Нет на земле силы, которая могла бы уничтожить нашу свободу, если мы хотим ее отстоять». Теперь он знал, что можно самому снести унижение и можно спокойно принять самый жестокий конец, но унижение, которое предает смерти другого человека, беззащитного и одинокого, бывает непосильной тяжестью. Он чувствовал, как распадается и ломается в нем эта внутренняя свобода, которую он упорно и сосредоточенно отстаивал с первого дня заключения, свобода, не служащая ничему иному, кроме отстаивания собственного достоинства. Он уже свыкся с мучениями и унижением. Видел это ежедневно. И смерть тоже. Но со злобой, с презрением и жестокостью, которые бесчинствовали вокруг, свыкнуться не мог и не умел. Он не раз винил себя в черствости, потому что мучители задевали его глубже, чем вид их жертв. Зло, на которое человек способен, та бездна, которую нужно вблизи увидеть собственными глазами, чтобы поверить в нее, эта безграничность чудовищности, дремлющей в человеческом существе и бесстыдно, с победным торжеством являющей себя среди бела дня, это был ужас, превышающий все, что человек в состоянии вынести.
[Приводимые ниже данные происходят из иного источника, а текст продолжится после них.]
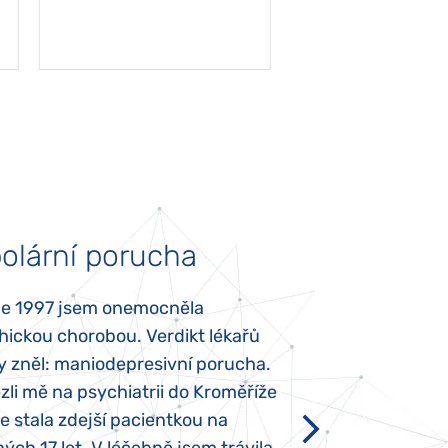
olární porucha
Autismus
ce 1997 jsem onemocněla
Mojí dcerce byl v
hickou chorobou. Verdikt lékařů
diagnostikován tz
y zněl: maniodepresivní porucha.
První příznaky se
li mě na psychiatrii do Kroměříže
narození, Rozálka 
se stala zdejší pacientkou na
který je u „normál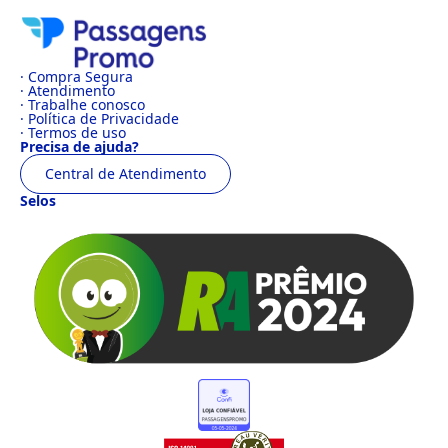
· Compra Segura
· Atendimento
· Trabalhe conosco
· Política de Privacidade
· Termos de uso
Precisa de ajuda?
Central de Atendimento
Selos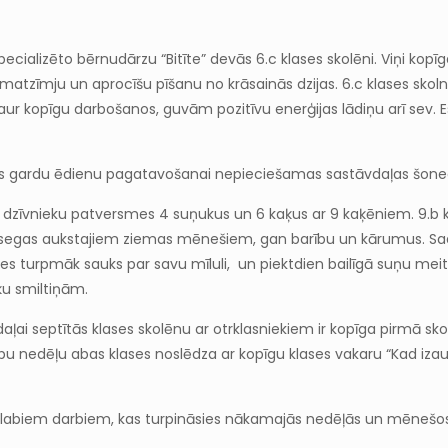
ecializēto bērnudārzu “Bitīte” devās 6.c klases skolēni. Viņi kop
rāmatzīmju un aprocīšu pīšanu no krāsainās dzijas. 6.c klases sk
ur kopīgu darbošanos, guvām pozitīvu enerģijas lādiņu arī sev. Es
itas gardu ēdienu pagatavošanai nepieciešamas sastāvdaļas šone
as dzīvnieku patversmes 4 suņukus un 6 kaķus ar 9 kaķēniem. 9.b kl
s segas aukstajiem ziemas mēnešiem, gan barību un kārumus. S
es turpmāk sauks par savu mīluli, un piektdien bailīgā suņu me
ķu smiltiņām.
daļai septītās klases skolēnu ar otrklasniekiem ir kopīga pirmā sko
 nedēļu abas klases noslēdza ar kopīgu klases vakaru “Kad izaugš
labiem darbiem, kas turpināsies nākamajās nedēļās un mēnešos. J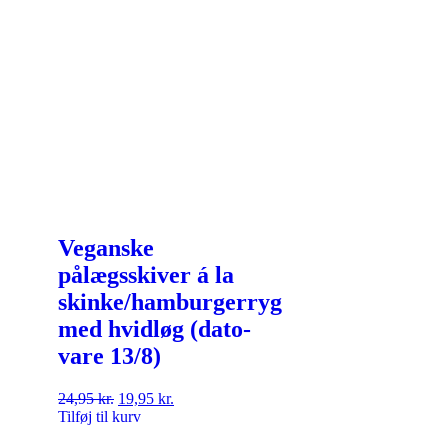
Veganske
pålægsskiver á la
skinke/hamburgerryg
med hvidløg (dato-
vare 13/8)
24,95
kr.
19,95
kr.
Tilføj til kurv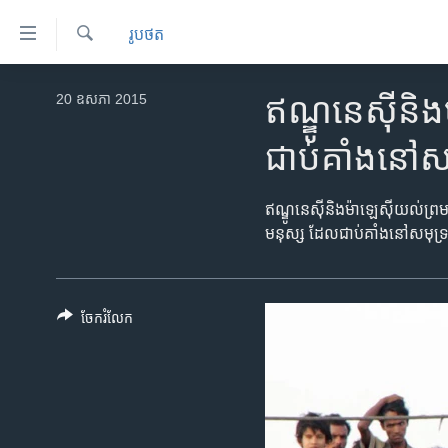
ភ្ជាប់​
រូបថត
ទៅ​
គេហទំព័រ​
ស្វែង​
កម្ពុជា
រក
20 ឧសភា 2015
ឥណ្ឌូនេស៊ី​និ
ទាក់ទង
អន្តរជាតិ
រំលង​
ជាប់គាំងនៅ​ស
និង​
អាមេរិក
ចូល​
ចិន
ឥណ្ឌូនេស៊ី​និង​ម៉ាឡេស៊ី​យល់ព្
ទៅ​​
មនុស្ស​ ដែល​ជាប់​គាំង​នៅ​សមុទ្រ​
ទំព័រ​
ហេឡូវីអូអេ
ព័ត៌មាន​​
កម្ពុជាច្នៃប្រតិដ្ឋ
តែ​
ម្តង
ព្រឹត្តិការណ៍ព័ត៌មាន
ចែករំលែក
រំលង​
ទូរទស្សន៍ / វីដេអូ​
និង​
ចូល​
វិទ្យុ / ផតខាសថ៍
ទៅ​
កម្មវិធីទាំងអស់
ទំព័រ​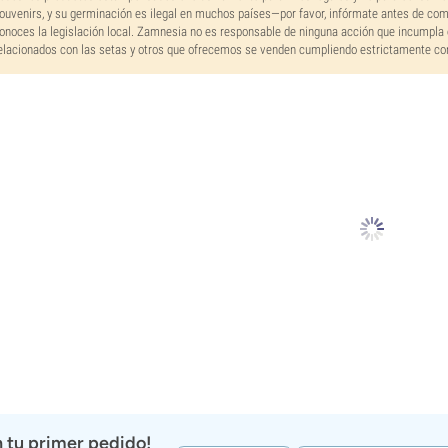
ouvenirs, y su germinación es ilegal en muchos países—por favor, infórmate antes de co
onoces la legislación local. Zamnesia no es responsable de ninguna acción que incumpla 
elacionados con las setas y otros que ofrecemos se venden cumpliendo estrictamente con 
 tu primer pedido!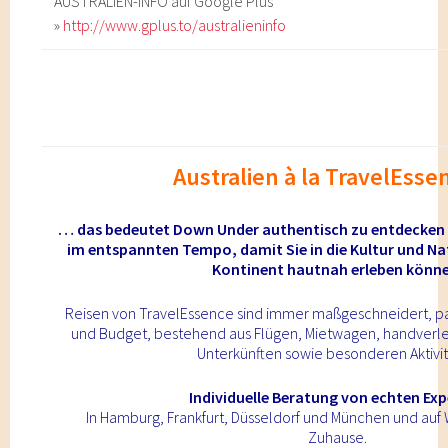
AUSTRALIEN-INFO auf Google Plus
»
http://www.gplus.to/australieninfo
Australien
à la TravelEss
… das bedeutet Down Under authentisch zu entdecken –
im entspannten Tempo, damit Sie in die Kultur und N
Kontinent hautnah erleben könn
Reisen von TravelEssence sind immer maßgeschneidert, pa
und Budget, bestehend aus Flügen, Mietwagen, handverl
Unterkünften sowie besonderen Aktivit
Individuelle Beratung von echten Exp
In Hamburg, Frankfurt, Düsseldorf und München und auf
Zuhause.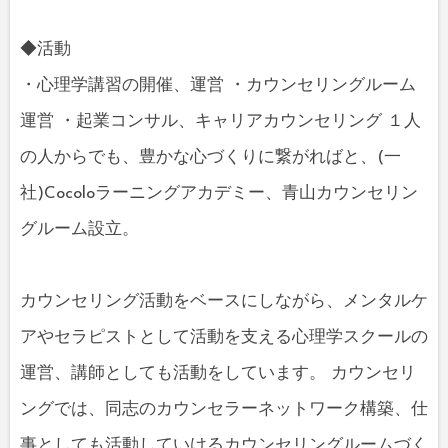
◆活動
・心理学講習の開催、運営 ・カウンセリングルーム
運営 ・起業コンサル、キャリアカウンセリング １人
の人からでも、豊かな心づくりに繋がればと、(一
社)Cocoloラーニングアカデミー、青山カウンセリン
グルーム設立。
カウンセリング活動をベースにしながら、メンタルケ
アやセラピストとして活動を支える心理学スクールの
運営、講師としても活動をしています。 カウンセリ
ングでは、同志のカウンセラーネットワーク構築、仕
事としても活動していけるカウンセリングルームづく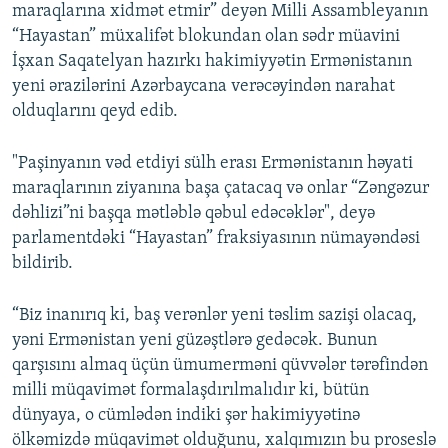
maraqlarına xidmət etmir” deyən Milli Assambleyanın
“Hayastan” müxalifət blokundan olan sədr müavini
İşxan Saqatelyan hazırkı hakimiyyətin Ermənistanın
yeni ərazilərini Azərbaycana verəcəyindən narahat
olduqlarını qeyd edib.
"Paşinyanın vəd etdiyi sülh erası Ermənistanın həyati
maraqlarının ziyanına başa çatacaq və onlar “Zəngəzur
dəhlizi”ni başqa mətləblə qəbul edəcəklər", deyə
parlamentdəki “Hayastan” fraksiyasının nümayəndəsi
bildirib.
“Biz inanırıq ki, baş verənlər yeni təslim sazişi olacaq,
yəni Ermənistan yeni güzəştlərə gedəcək. Bunun
qarşısını almaq üçün ümumerməni qüvvələr tərəfindən
milli müqavimət formalaşdırılmalıdır ki, bütün
dünyaya, o cümlədən indiki şər hakimiyyətinə
ölkəmizdə müqavimət olduğunu, xalqımızın bu proseslə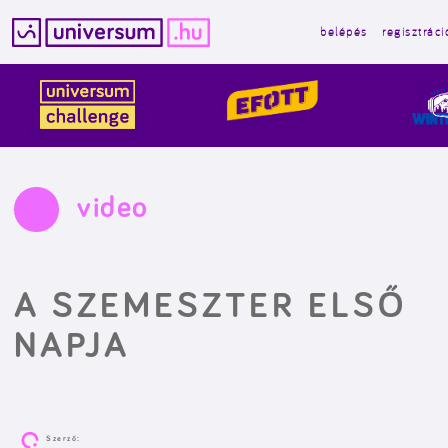
belépés
regisztráci
Kilépés
a
tartalomba
video
A SZEMESZTER ELSŐ
NAPJA
Szerző: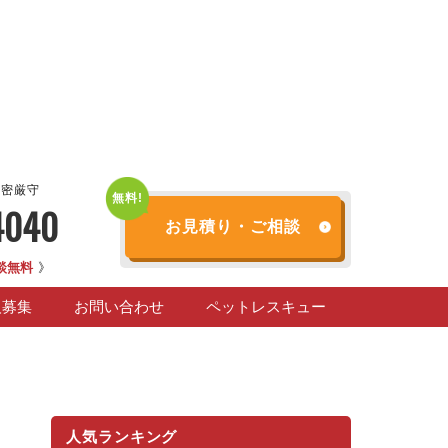
秘密厳守
4040
お見積り・ご相談
談無料
》
人募集
お問い合わせ
ペットレスキュー
人気ランキング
Он смотрел на лицо умершего доктора и, несмотря на усталость, которая все немилосерднее обессиливала его, борясь с внутренним отупением, пытался как-то упорядочить обрывки своих ощущений. Он думал с усилием, точно продираясь сквозь тяжелый туман: «Страдание в порядке вещей этого мира. Я могу быть собою, страдая. Могу быть собой, умирая. А это что-то значит, это надежда. Это может быть победой. А зло?»

Ответа в себе он не находил. Вопрос камнем падал в пропасть, и из глубины не долетало никакого отголоска.

В конце блока, где-то сзади, слышен был голос Шредера. Вот он кого-то ударил. Потом быстро пробежал вдоль шеренги, кулаки стиснуты, в руке хлыст. Поперек лица синий рубец от удара Ганса Крейцмана. Обогнув останки доктора и ни на кого не глядя, он остановился на противоположном конце блока.